- **PASSAGE PROVIDED**
# Removing bearing wall and putting up a beam



## sardinia (Feb 22, 2011)

Hi, I need some advice for removing part of the load bearing wall that separates my kitchen from the living room. Attached are some pics that will maybe help to explain it all. In the pic1, is the bearing wall at the moment, & the proposed new opening will be 12'. The pics2, is showing the floor joist support in the basement in conjunction to the current bearing wall. The pic3, shows the bearing wall view in the attic. Pic4, shows in the attic the initial part of the actual bearing wall. 
My preference is to use two 2"X10"X12' nailed together for the beam, unless it is better to use 2"X12"'s instead. Either way, the beam will not rest exact with the support column in the basement. My question is this - since the original bearing wall removal is only 4', does the beam need to rest exact or can it support without? I just want to make sure that I do not need to adjust my beam size to 14' so that it can match the support columns in the basement. 
The last question is - how many 2x4's will be sufficient to support the end beam given the width of my desired opening? 
Thank you


----------



## nealtw (Feb 22, 2011)

Can't see in the attic. Are the ceiling joists hung on the beam with hangers. If they are you could cut back joists and add another ply or two to that beam. But you still need an engineer to look at it. It looks like you have a pillar at 6 ft in the basement. It almost looks like you could just take the wall down, but you need someone to figure out the loads, anything else is just a guess.


----------



## jenn520 (Dec 23, 2011)

sardinia said:
			
		

> Hi, I need some advice for removing part of the load bearing wall that separates my kitchen from the living room. Attached are some pics that will maybe help to explain it all. In the pic1, is the bearing wall at the moment, & the proposed new opening will be 12'. The pics2, is showing the floor joist support in the basement in conjunction to the current bearing wall. The pic3, shows the bearing wall view in the attic. Pic4, shows in the attic the initial part of the actual bearing wall.
> My preference is to use two 2"X10"X12' nailed together for the beam, unless it is better to use 2"X12"'s instead. Either way, the beam will not rest exact with the support column in the basement. My question is this - since the original bearing wall removal is only 4', does the beam need to rest exact or can it support without? I just want to make sure that I do not need to adjust my beam size to 14' so that it can match the support columns in the basement.
> The last question is - how many 2x4's will be sufficient to support the end beam given the width of my desired opening?
> Thank you



What was the outcome of this???


----------

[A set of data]
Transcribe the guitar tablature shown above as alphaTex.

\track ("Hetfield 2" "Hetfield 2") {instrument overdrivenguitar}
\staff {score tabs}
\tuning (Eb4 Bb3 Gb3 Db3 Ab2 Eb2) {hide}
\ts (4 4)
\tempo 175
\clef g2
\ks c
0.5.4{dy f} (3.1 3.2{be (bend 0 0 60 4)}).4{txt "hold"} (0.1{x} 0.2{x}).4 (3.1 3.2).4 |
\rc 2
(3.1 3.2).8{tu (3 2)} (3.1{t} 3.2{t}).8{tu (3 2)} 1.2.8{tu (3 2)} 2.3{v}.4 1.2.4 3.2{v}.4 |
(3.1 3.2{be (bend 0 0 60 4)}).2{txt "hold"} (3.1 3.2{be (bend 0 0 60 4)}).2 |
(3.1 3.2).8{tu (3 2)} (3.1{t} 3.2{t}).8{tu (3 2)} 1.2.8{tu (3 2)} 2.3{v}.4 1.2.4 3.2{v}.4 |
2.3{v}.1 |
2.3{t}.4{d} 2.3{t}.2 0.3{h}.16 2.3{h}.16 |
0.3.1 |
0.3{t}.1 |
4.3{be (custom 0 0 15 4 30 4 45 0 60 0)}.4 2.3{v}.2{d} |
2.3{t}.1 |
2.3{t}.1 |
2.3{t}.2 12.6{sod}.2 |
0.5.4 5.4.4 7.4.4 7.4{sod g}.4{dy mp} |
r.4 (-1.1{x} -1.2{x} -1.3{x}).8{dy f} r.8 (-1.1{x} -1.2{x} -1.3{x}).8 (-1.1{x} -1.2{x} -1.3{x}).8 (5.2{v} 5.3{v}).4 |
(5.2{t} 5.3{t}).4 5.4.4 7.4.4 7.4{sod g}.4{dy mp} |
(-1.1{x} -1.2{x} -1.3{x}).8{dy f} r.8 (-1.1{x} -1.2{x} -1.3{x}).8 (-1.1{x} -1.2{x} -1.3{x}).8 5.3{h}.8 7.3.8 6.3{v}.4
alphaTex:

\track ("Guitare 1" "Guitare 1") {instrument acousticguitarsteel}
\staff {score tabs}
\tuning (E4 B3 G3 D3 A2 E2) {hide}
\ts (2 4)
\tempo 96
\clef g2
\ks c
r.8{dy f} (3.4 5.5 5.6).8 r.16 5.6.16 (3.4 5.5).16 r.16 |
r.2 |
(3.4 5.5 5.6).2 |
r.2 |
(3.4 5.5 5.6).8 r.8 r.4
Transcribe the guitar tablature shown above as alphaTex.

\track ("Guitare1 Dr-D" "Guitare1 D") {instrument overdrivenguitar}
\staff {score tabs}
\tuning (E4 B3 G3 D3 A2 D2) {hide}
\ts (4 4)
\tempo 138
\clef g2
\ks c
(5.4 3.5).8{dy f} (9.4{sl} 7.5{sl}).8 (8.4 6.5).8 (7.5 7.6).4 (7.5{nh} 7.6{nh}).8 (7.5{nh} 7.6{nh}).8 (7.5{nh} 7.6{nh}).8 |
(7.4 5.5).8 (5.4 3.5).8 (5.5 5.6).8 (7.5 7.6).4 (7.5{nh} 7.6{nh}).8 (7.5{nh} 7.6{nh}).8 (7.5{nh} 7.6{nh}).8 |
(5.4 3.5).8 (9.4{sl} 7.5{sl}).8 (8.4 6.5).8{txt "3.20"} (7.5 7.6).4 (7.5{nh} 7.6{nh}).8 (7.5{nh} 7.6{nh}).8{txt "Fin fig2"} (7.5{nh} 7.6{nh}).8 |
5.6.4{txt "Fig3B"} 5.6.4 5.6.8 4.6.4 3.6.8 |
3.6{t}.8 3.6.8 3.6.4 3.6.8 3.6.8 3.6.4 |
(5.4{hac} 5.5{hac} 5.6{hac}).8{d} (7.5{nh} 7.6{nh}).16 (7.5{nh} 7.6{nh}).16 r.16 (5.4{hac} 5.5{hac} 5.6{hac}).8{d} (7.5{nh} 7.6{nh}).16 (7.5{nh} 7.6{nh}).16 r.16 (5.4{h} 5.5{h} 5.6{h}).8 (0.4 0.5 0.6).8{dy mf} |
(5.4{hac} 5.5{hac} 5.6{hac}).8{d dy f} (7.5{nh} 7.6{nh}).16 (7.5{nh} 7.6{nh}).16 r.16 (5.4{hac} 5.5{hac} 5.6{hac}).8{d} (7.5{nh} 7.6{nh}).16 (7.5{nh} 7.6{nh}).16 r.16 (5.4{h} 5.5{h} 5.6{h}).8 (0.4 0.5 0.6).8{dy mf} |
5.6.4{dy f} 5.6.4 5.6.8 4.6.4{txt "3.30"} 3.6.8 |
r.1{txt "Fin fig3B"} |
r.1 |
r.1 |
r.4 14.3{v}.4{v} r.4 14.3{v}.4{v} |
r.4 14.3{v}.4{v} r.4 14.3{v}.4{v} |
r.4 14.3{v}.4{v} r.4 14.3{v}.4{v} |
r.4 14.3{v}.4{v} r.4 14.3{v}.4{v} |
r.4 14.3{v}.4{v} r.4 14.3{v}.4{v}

- **EXERCISE TASK 1**
From the forum thread on removing a bearing wall, print everything from "## nealtw (Feb" down to "just a guess.".
- **EXERCISE TASK 2**
Translate this sentence from the thread on removing a bearing wall into Spanish: "It looks like you have a pillar at 6 ft in the basement."
The records are not needed for anything asked here.

- **EXERCISE RESULT 1**
## nealtw (Feb 22, 2011)

Can't see in the attic. Are the ceiling joists hung on the beam with hangers. If they are you could cut back joists and add another ply or two to that beam. But you still need an engineer to look at it. It looks like you have a pillar at 6 ft in the basement. It almost looks like you could just take the wall down, but you need someone to figure out the loads, anything else is just a guess.

- **EXERCISE RESULT 2**
Parece que tienes un pilar a 6 pies en el sótano.